● TASK OBJECTIVE: Continue the text below about the Glenn College Leadership Forum panel on finding common ground in a polarized society, starting right after its final sentence.

● SUPPLIED PASSAGE:
News Type Public Address

In a country that is increasingly polarized, how can we design policies and programs that meet the public’s needs?  

Speakers at the Glenn College Leadership Forum, an annual professional development conference for public service leaders, shared their successes in developing policies and programs that connect people and their elected officials in civil and productive discourse. Here are thoughts and strategies from panelists of a session called “Finding Common Ground: Developing Policies and Programs in a Polarized Society.” 

Todd Bradley

Policy director, Ohio Mayors Alliance, and former associate professor of political science at Indiana University Kokomo 

One of the things we're pushing for is more community engagement, and that should help restore trust in impacted communities, especially Black and Brown communities with the historical relationship with police officers throughout the country. We think that enhanced trust can start with community engagement, de-escalation tactics etc., and then indirectly that will hopefully buttress trust with politicians, mayors and other elected leaders.

David Lapp

Co-founder of Braver Angels, a bipartisan citizen’s movement to bridge America’s partisan divide and strengthen our democratic republic, and director of the organization’s We the People’s Project, a politically and racially diverse group of working-class Americans working together to build a house united in America 

What we've talked about recently is doing something where we put an everyday American and a politician in dialogue with the goal of finding what we can do to build trust between people who don't trust politicians at all and our elected leaders. It just seems like that is the cutting edge for the work we can do to build trust.

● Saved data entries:

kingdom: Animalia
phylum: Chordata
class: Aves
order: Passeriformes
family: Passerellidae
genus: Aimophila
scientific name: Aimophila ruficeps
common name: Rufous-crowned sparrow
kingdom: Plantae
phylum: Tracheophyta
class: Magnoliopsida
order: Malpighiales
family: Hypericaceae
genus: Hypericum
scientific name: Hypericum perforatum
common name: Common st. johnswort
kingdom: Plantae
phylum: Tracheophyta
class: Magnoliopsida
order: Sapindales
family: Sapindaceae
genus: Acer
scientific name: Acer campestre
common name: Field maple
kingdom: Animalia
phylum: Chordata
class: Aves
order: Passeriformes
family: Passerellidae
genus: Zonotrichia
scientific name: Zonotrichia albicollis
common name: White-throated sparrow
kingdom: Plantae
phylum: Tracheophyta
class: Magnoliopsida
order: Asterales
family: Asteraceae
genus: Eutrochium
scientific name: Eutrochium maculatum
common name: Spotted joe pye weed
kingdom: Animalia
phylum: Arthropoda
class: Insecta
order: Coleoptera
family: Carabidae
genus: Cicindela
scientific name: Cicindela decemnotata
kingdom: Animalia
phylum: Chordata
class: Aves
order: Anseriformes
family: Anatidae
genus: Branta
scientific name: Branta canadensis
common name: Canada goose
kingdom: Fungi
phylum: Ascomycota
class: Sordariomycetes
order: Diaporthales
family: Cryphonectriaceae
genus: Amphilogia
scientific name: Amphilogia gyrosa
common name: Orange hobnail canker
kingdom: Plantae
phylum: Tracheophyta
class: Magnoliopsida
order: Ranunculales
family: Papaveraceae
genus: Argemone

● WRITTEN RESPONSE:
Amy Lee

Associate director of Ohio State’s Institute for Democratic Engagement & Accountability (IDEA), which focuses on generating and disseminating knowledge about American political institutions, with a special emphasis on elections; studying and fostering high quality political dialogue and deliberation; and furthering the university’s motto of “education for citizenship” 

I'm really excited about working with younger students and developing the desire and norms in them to participate in fully inclusive public institutions that require active citizenship, rather than just understanding the system as we have it now, which is not conducive to engagement. 

The 2022 Glenn College Leadership Forum is scheduled for Friday, Oct. 28.